Рынок был, как и везде – смешанный. В нем можно было купить все, что душа пожелает, если конечно ее желание совпадало с возможностями принадлежащего ее хозяину кошелька, хотя в любой момент можно было и лишиться этого самого кошелька, зазевавшись на товары.

Продавали нём все, что угодно. Обувь, одежду, фрукты, овощи, музыкальные диски, ковры, мебель. Но Игорю всего то, надо было приобрести пару новых туфель. И он решил зазвать с собой Павла. Наконец через сутолоку и толчею они добрались до обувных рядов, все время, с неодобрением отмечая большое количество темных от природы лиц бойко зазывающих к себе покупателей. Кавказцы были здесь как рыбы в воде, потому, что занимались своим любимым делом – любимым может потому, что любая работа, особенно физическая была им явно чужда, если не сказать отвратительна. Об этом можно было судить по неизможденным от труда лицам их, по золотым безвкусным перстням украшающих их волосатые пальцы, по объемистым животам, обтянутым дорогими рубашками. Они зорко следили за своим товаром, улыбаясь потенциальным покупателям, вот только в глазах их не было искренней радости, в лучшем случае равнодушный, холодный азиатский блеск. И не для прокорма оставленных на любимой родине многочисленных детей, они тут толклись с утра до вечера, не для того, что бы кое- как свести концы с концами в это трудное время. Иначе не восставали бы из небытия вдоль Российских междугородних трасс роскошные каменные дворцы с шашлычными и ресторанами, которые явно строились не на «сиротские» деньги. И не подъезжали бы к ним по вечерам иномарки, набитые разномастными шлюхами, потерявшими всякое человеческое достоинство и больше не имеющими никакого морального права называться русскими женщинами.
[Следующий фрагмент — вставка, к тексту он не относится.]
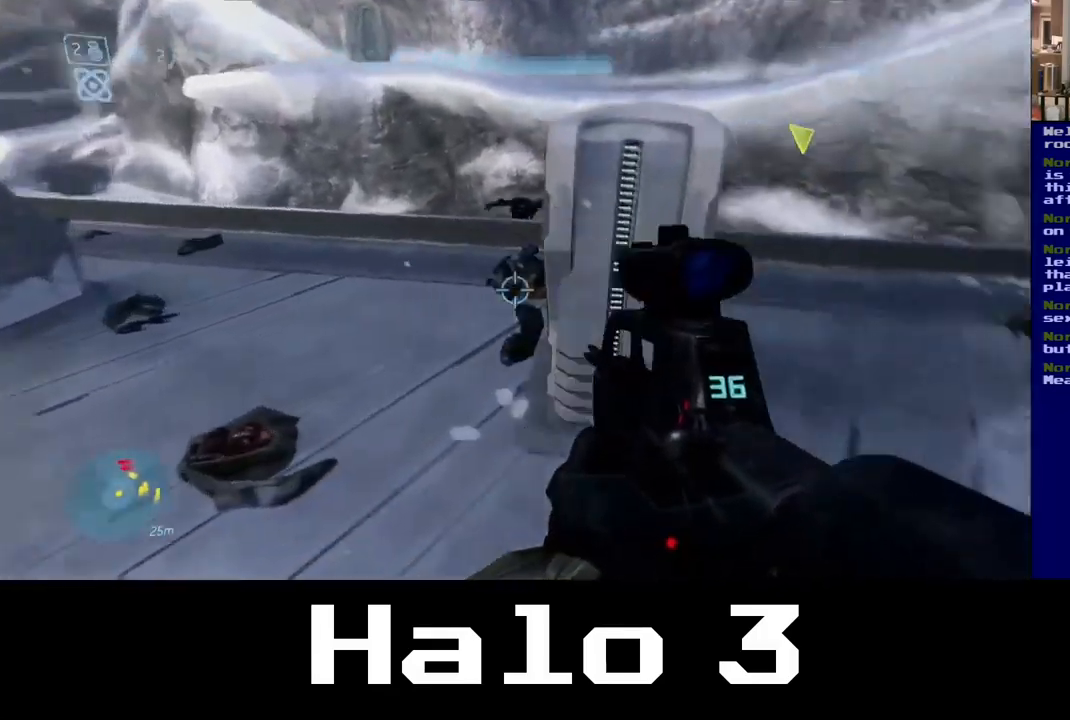
{"buttons": [], "left_stick": "up", "right_stick": "center", "events": [[284, "right_stick", "center"], [350, "left_stick", "up-right"], [500, "left_stick", "up"]]}
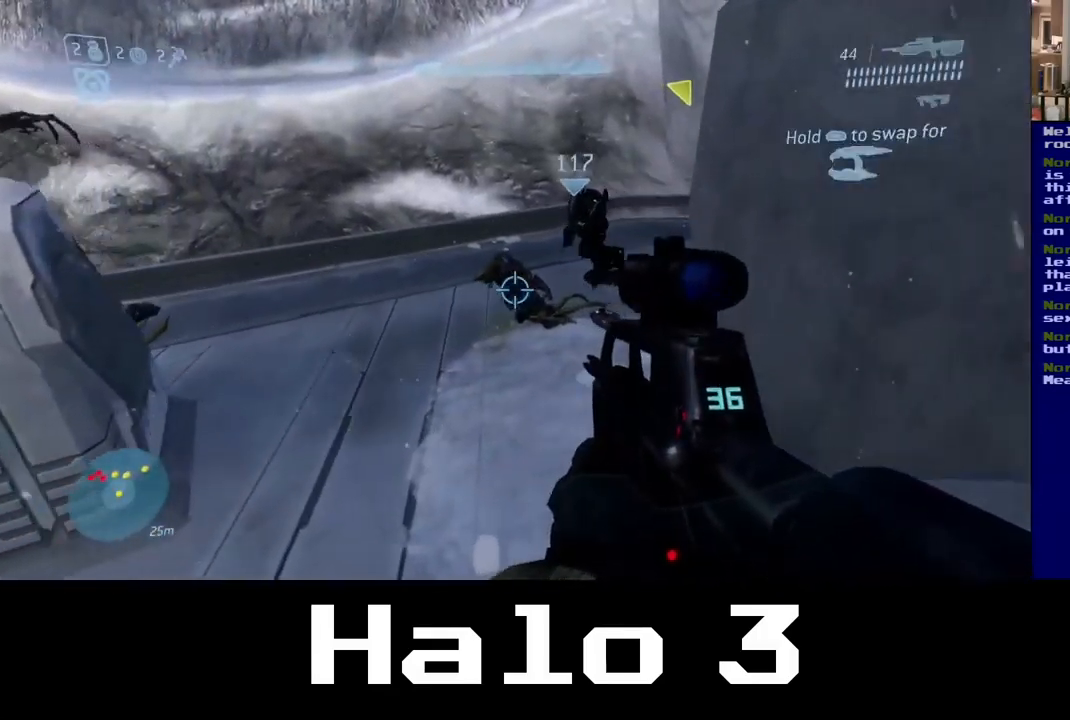
{"buttons": [], "left_stick": "up", "right_stick": "up-left", "events": [[84, "right_stick", "left"], [217, "right_stick", "center"], [300, "right_stick", "left"], [400, "right_stick", "up-left"]]}
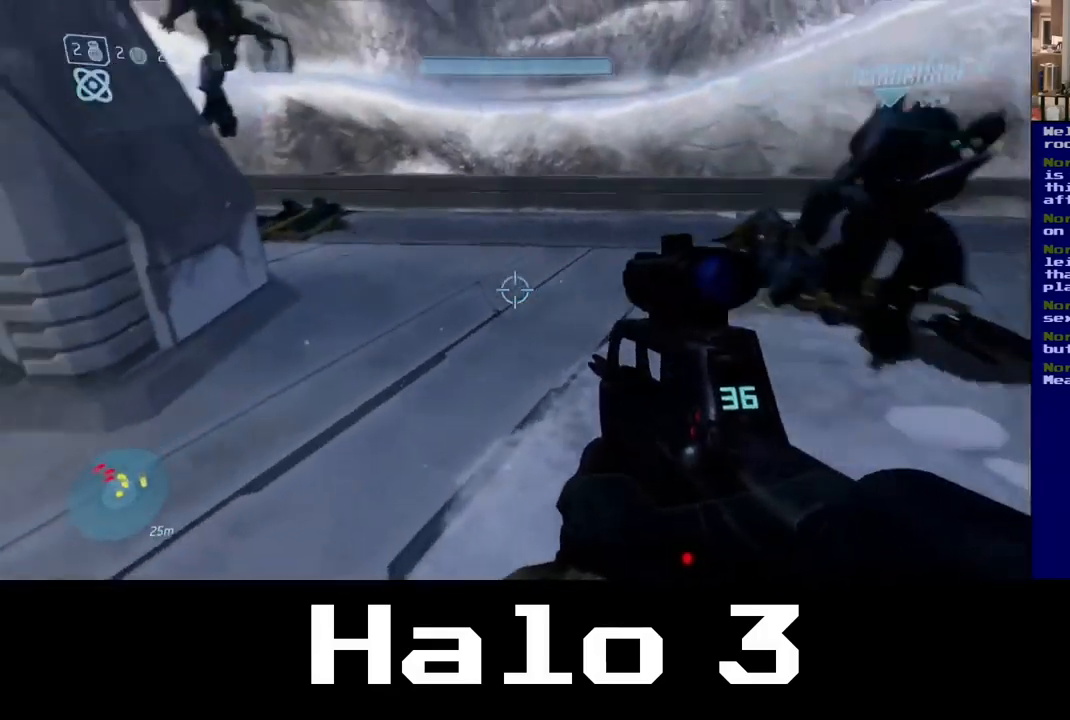
{"buttons": [], "left_stick": "up-right", "right_stick": "left", "events": [[234, "right_stick", "center"], [350, "left_stick", "up-right"], [400, "right_stick", "left"]]}
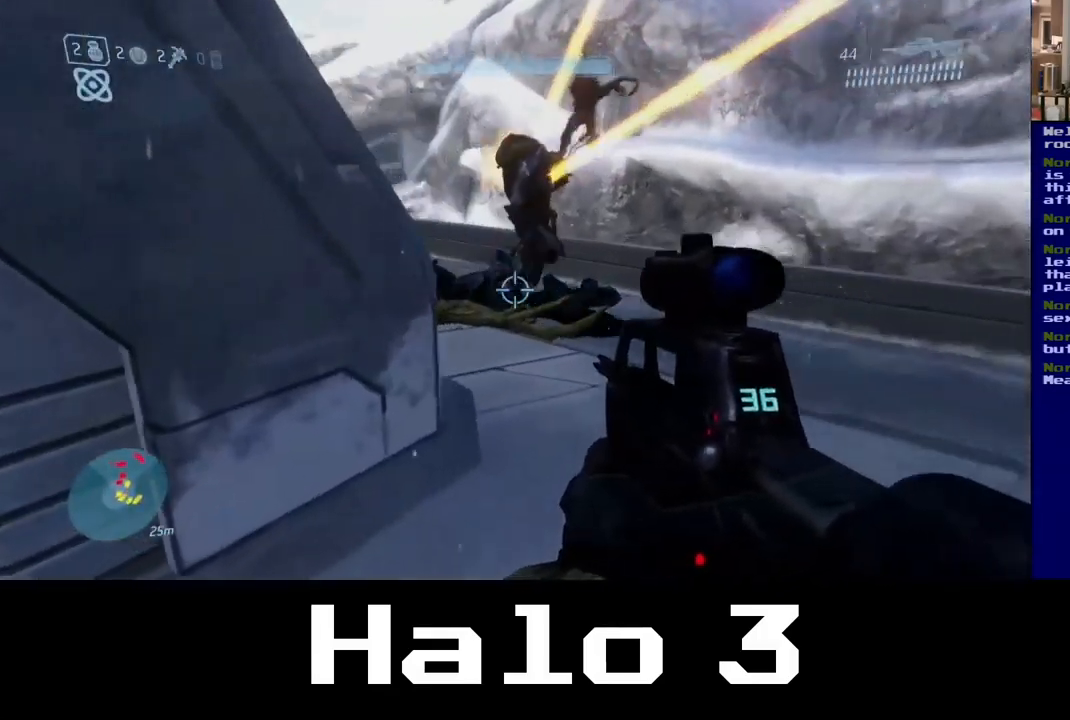
{"buttons": [], "left_stick": "down-left", "right_stick": "center", "events": [[67, "right_stick", "center"], [134, "X", "down"], [217, "left_stick", "center"], [317, "left_stick", "down-left"], [400, "X", "up"]]}
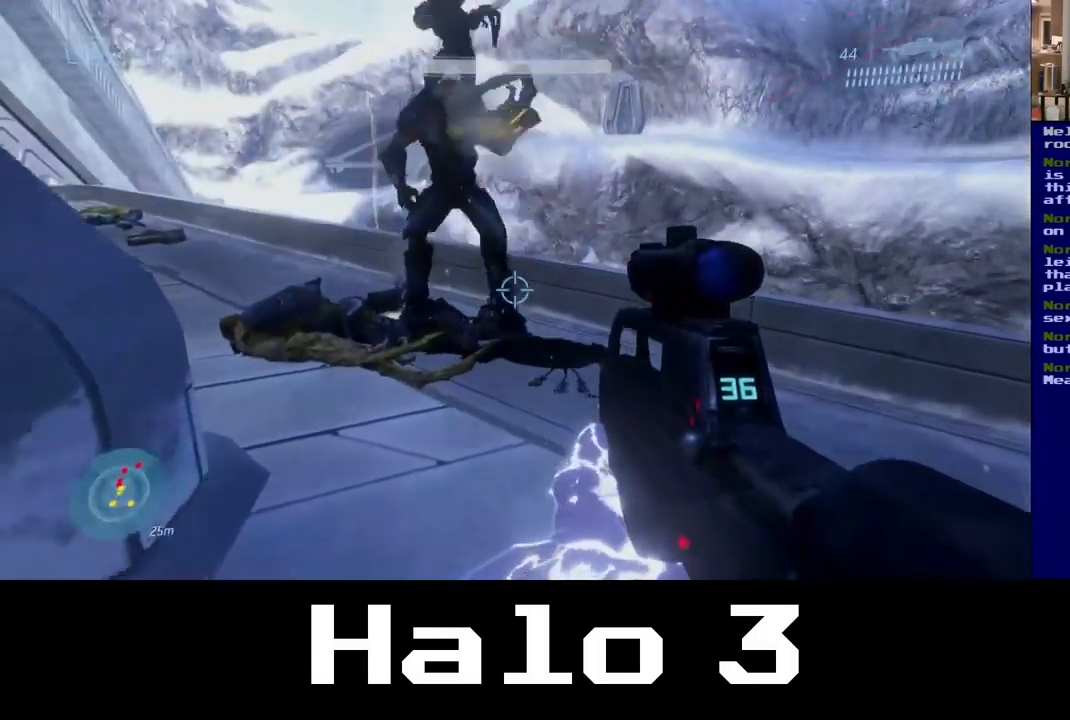
{"buttons": [], "left_stick": "down-right", "right_stick": "center", "events": [[417, "left_stick", "down-right"]]}
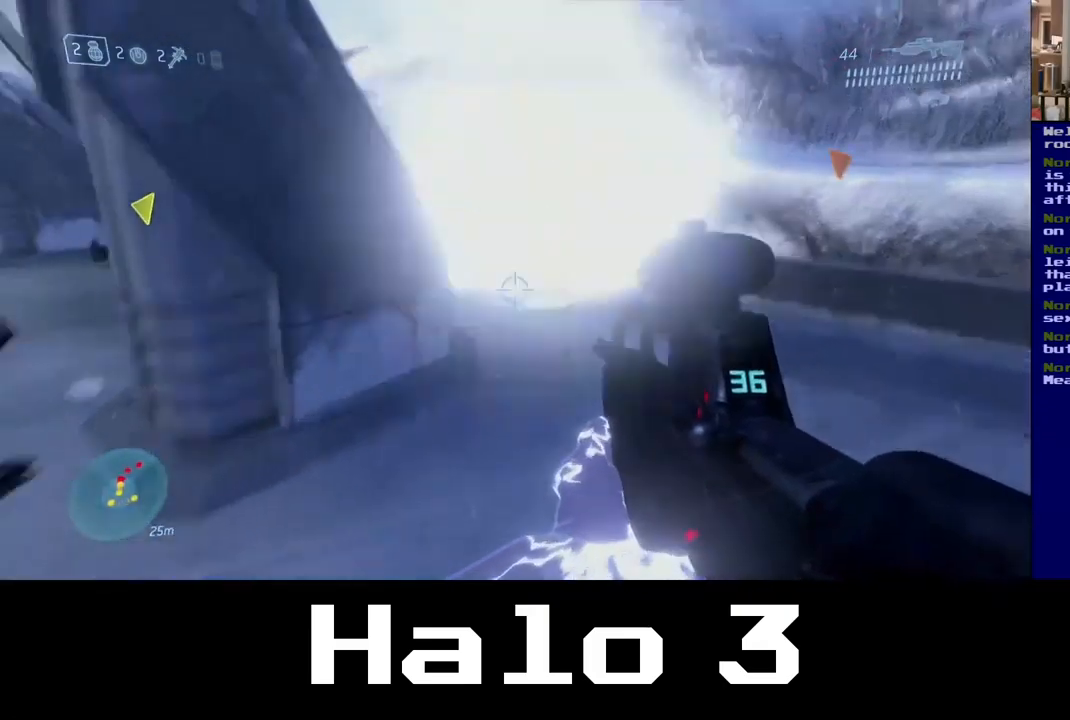
{"buttons": [], "left_stick": "up-right", "right_stick": "center"}
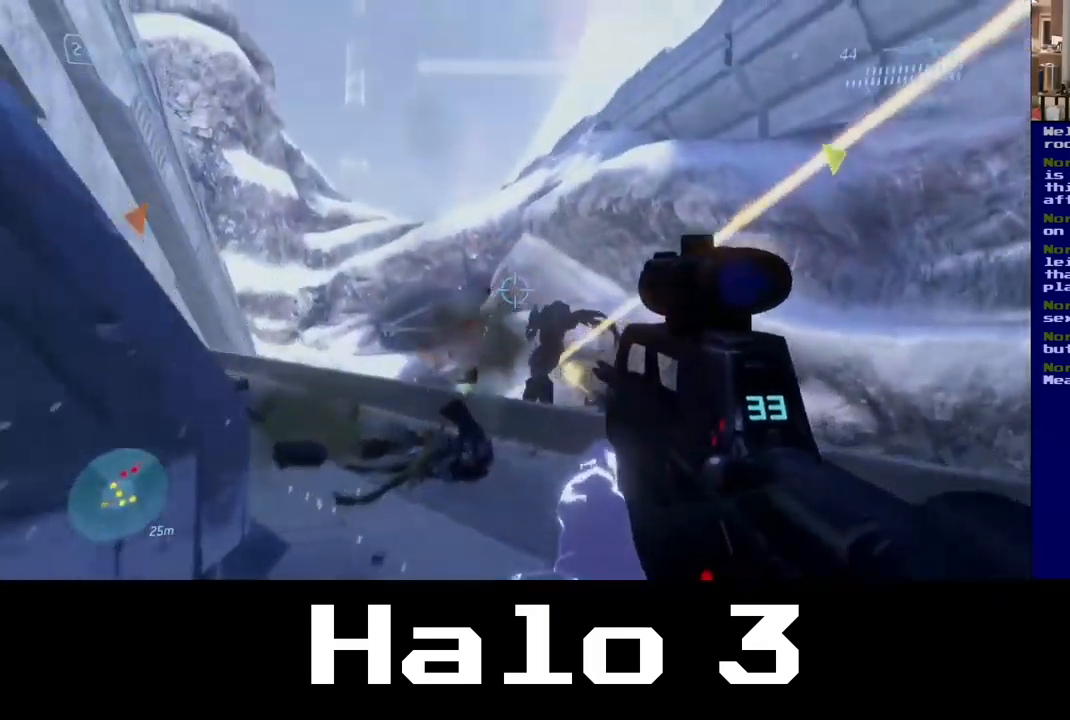
{"buttons": [], "left_stick": "up-right", "right_stick": "center", "events": [[83, "right_stick", "left"], [383, "right_stick", "center"]]}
Нет, ни ради снабжения «дорогого» русского соседа «свежими витаминами» как вещал для своих подчиненных, начальник городской милиции, приезжали, да не просто приезжали, а потоком текли через границу гости с юга. Да и не в гости они приезжали сюда, а для того, что бы осесть на этой земле прочно и навсегда. Пользуясь бардаком и беспределом, кровавой вакханалией вседозволенности нового «правового» государства эти кормильцы скупали все и всех что могли, что бы обеспечить себе здесь безбедное существование. У себя дома они этого сделать не могли. Их нищие страны давно уже были поделены на части своими баями и князьками зорко охраняющими наследство доставшееся им после развала Совдепии . Всем этим пришлым авантюристам желающим сыто жрать но не желающим ходить за плугом для воплощения в реальность своих желаний оставалась одна возможность – уставшая, безвольная, равнодушная ко всему Россия, где можно быстро сколотить капитал простым разбоем, а если трусоват, то начинать можно хотя бы с торговли. И вот такие «трусоватые» и заполняли российские рынки, раздавая взятки начальникам и вытесняя местных, сельских торговцев для которых вообще-то и создавались эти рынки.